Con la decadenza dell’impero d’occidente e le invasioni barbariche che ne conseguono, Norcia viene più volte devastata e saccheggiata prima dai Goti, e poi dai Longobardi che nel 572 la assoggettano al ducato di Spoleto. In questo periodo, Norcia vede la nascita del suo cittadino più illustre, San Benedetto fondatore del monachesimo occidentale. San Benedetto, fratello di Santa Scolastica, era nipote di Giustiniano Propo della gens Anicia e suo padre Eutropio era console e capitano generale dei romani, mentre sua madre era Abbondanza Claudia Dei Reguardati di Norcia, quando ella morì il dodicenne Benedetto insieme alla sorella fu mandato a Roma. Qua iniziò gli studi teologici e nel 592 fondò a Cassino il famoso monastero dove compose la sua regola: “ ora et labora”.
All’inizio del nono secolo Norcia subisce attacchi dai pirati saraceni.

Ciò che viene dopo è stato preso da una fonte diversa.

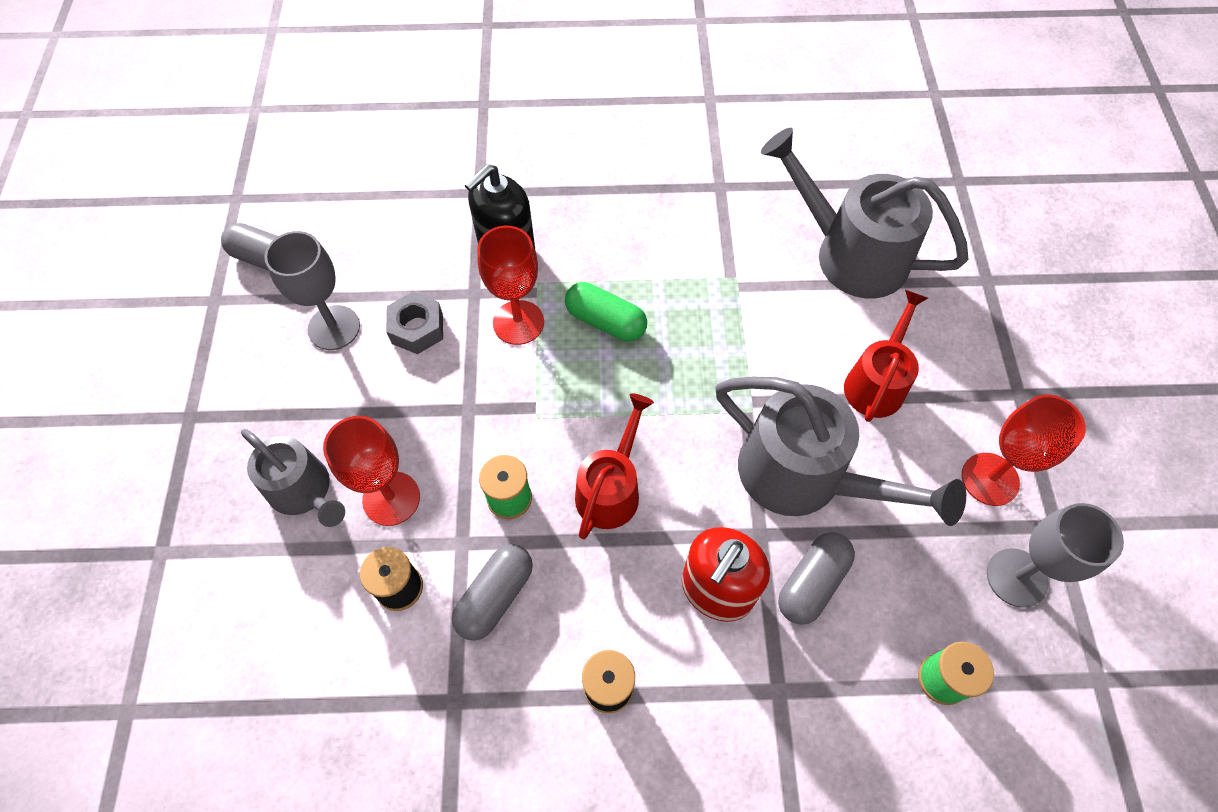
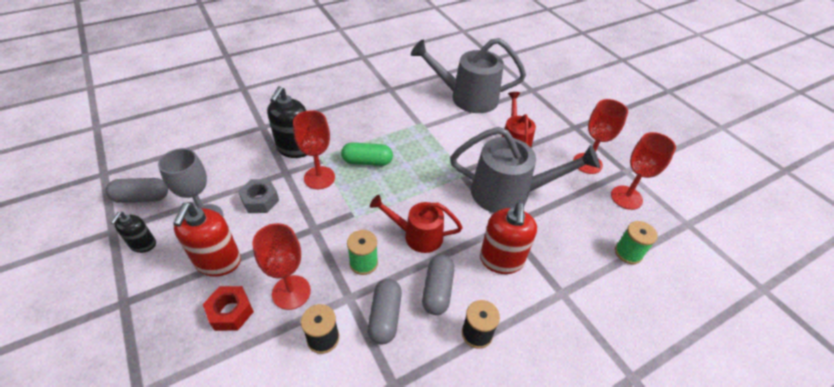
camera: 30 degrees left, 15 degrees down
(242, 338) = (143, 244): none -> black soap dispenser
(305, 492) = (230, 312): grey watering can -> red nut
(321, 407) = (218, 262): none -> red soap dispenser
(611, 488) = (417, 235): red watering can -> red watering can turned 75 degrees counterclockwise
(812, 583) = (543, 237): grey capsule -> grey capsule (437, 290)
(1016, 577) = (626, 197): grey goblet -> red goblet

Durante l’alto medio Evo, dopo i ripetuti attacchi subiti, Norcia attraversa un periodo di profonda depressione e decadenza economica, tanto che nell’890 la città viene abbandonata dalla popolazione, fino al 915,quando una colonia di Franchi si stabilisce nella pianura nursina.
L’agricoltura autarchica di sopravvivenza caratteristica di questo periodo, determina lo sviluppo dell’allevamento del maiale, la cui carne lavorata rappresenta tutt’oggi la maggior fonte di sostentamento della cittadina.

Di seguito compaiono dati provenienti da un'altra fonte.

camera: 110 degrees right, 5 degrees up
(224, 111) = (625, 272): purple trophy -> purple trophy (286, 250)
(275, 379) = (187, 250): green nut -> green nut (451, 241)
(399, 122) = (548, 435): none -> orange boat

Nel corso di tutto il medioevo Norcia è città Guelfa, subordinata al dominio papale, ma nel dodicesimo secolo riesce a costituirsi libero comune.
In questo periodo la città da inizio a un connubio con l’abazia benedettina di Sant‘Eutizio che darà luogo alla nascita della scuola chirurgica nella quale le conoscenze anatomiche dei monaci si fondono con le pratiche chirurgiche che gli allevatori nursini svolgono sui suini.